2. – Avverso tale ordinanza ha proposto ricorso per Cassazione il difensore del condannato che motiva il gravame deducendo: a) inosservanza delle norme processuali ai sensi dell’art. 606 c.p.p., lett. c), in relazione all’art. 666 c.p.p., comma 4, e all’art. 178 c.p.p., lett. c) per avere il Tribunale disatteso, qualificandola come fattispecie di legittimo impedimento, la richiesta di rinvio dell’udienza motivata dall’adesione, dello stesso difensore e del collega nominato sostituto processuale, all’astensione proclamata dalle Camere Penali, nonostante l’assistito non avesse manifestato dissenso all’accoglimento della richiesta di rinvio; b) per violazione dell’art. 606 c.p.p., lett. b) e c), per mancanza e manifesta illogicità della motivazione, per avere il Tribunale affermato che la misura andava revocata, in via definitiva, indipendentemente dal riconoscimento che i fatti contestati integrassero il delitto di evasione, senza considerare che, in sede di convalida dell’arresto, non era stata imposta misura cautelare nei confronti dello S., sul presupposto che si era trattato di un modesto allontanamento dall’abitazione, e soprattutto per non avere la motivazione dell’ordinanza impugnata assolutamente preso in considerazione il grave stato di salute in cui versa il predetto.
3.- Il Procuratore generale presso questa Corte depositava requisitoria con la quale chiedeva declaratoria di inammissibilità del ricorso.
4. – Il ricorso è parzialmente fondato.
4.1.- Privo di pregio e rilevanza è il primo motivo di doglianza. E’ pacifico per consolidata giurisprudenza, di questa Corte (ex plurimis Cass. S.U., sentenza 8.4.1998, n. 7551; Cass. Sez. 6, sentenza 23.9.2004, n. 40452; Cass. Sez. 2, Sentenza 11.11.2005, n. 44357, Cass. SU., sentenza 27.6.2006, n. 31461; Cass. Sez. 6, sentenza 19.2.2009, n. 14396) che l’assenza del difensore determinata dalla sua adesione all’astensione dalle udienze proclamata dall’ordine di appartenenza, deve essere qualificata come un impedimento a comparire, espressamente previsto quale causa di rinvio, valutabile dal giudice, nella sola ipotesi della sua ricorrenza in dibattimento.

########

#### CONSEGNE
a. Elenca tutte le sentenze della Cassazione che il brano sul ricorso cita come giurisprudenza consolidata.
b. Riproduci senza modifiche la parte del brano sul ricorso che comincia con le parole contenenti "4.1.- Privo di" e termina con "ricorrenza in dibattimento.".

#### DATI FORNITI
########

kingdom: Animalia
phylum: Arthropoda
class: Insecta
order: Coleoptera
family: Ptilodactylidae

########

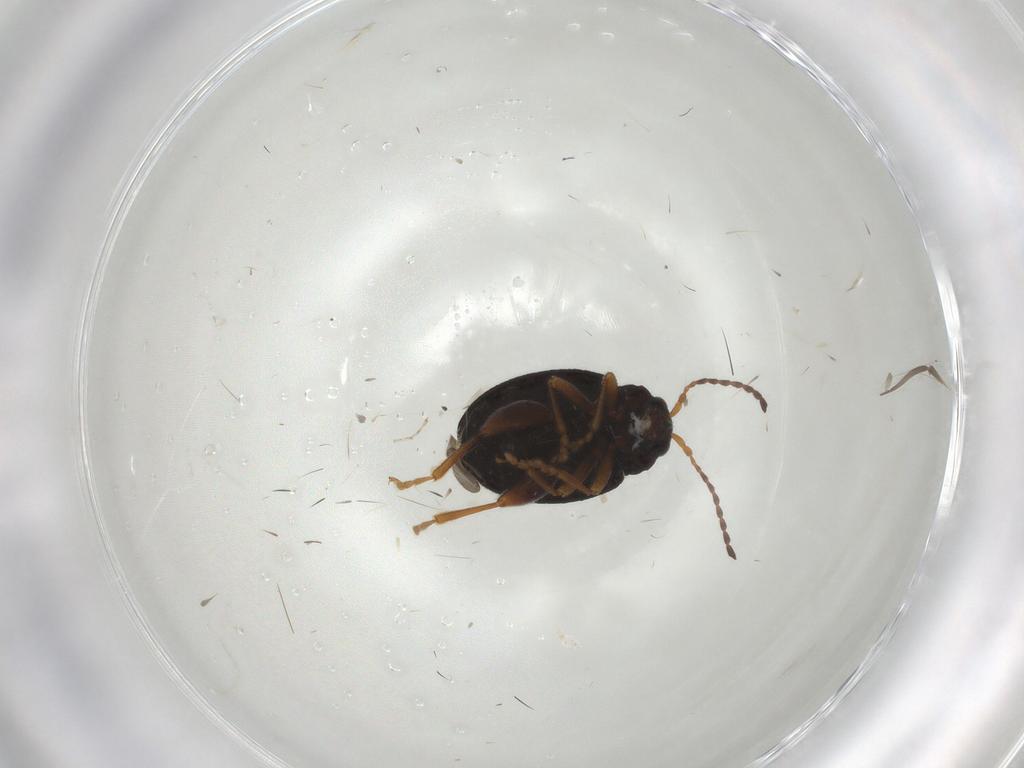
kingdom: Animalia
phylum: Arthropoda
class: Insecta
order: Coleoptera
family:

########

#### RISPOSTE
a.
- Cass. S.U., sentenza 8.4.1998, n. 7551
- Cass. Sez. 6, sentenza 23.9.2004, n. 40452
- Cass. Sez. 2, Sentenza 11.11.2005, n. 44357
- Cass. SU., sentenza 27.6.2006, n. 31461
- Cass. Sez. 6, sentenza 19.2.2009, n. 14396

b.
4.1.- Privo di pregio e rilevanza è il primo motivo di doglianza. E’ pacifico per consolidata giurisprudenza, di questa Corte (ex plurimis Cass. S.U., sentenza 8.4.1998, n. 7551; Cass. Sez. 6, sentenza 23.9.2004, n. 40452; Cass. Sez. 2, Sentenza 11.11.2005, n. 44357, Cass. SU., sentenza 27.6.2006, n. 31461; Cass. Sez. 6, sentenza 19.2.2009, n. 14396) che l’assenza del difensore determinata dalla sua adesione all’astensione dalle udienze proclamata dall’ordine di appartenenza, deve essere qualificata come un impedimento a comparire, espressamente previsto quale causa di rinvio, valutabile dal giudice, nella sola ipotesi della sua ricorrenza in dibattimento.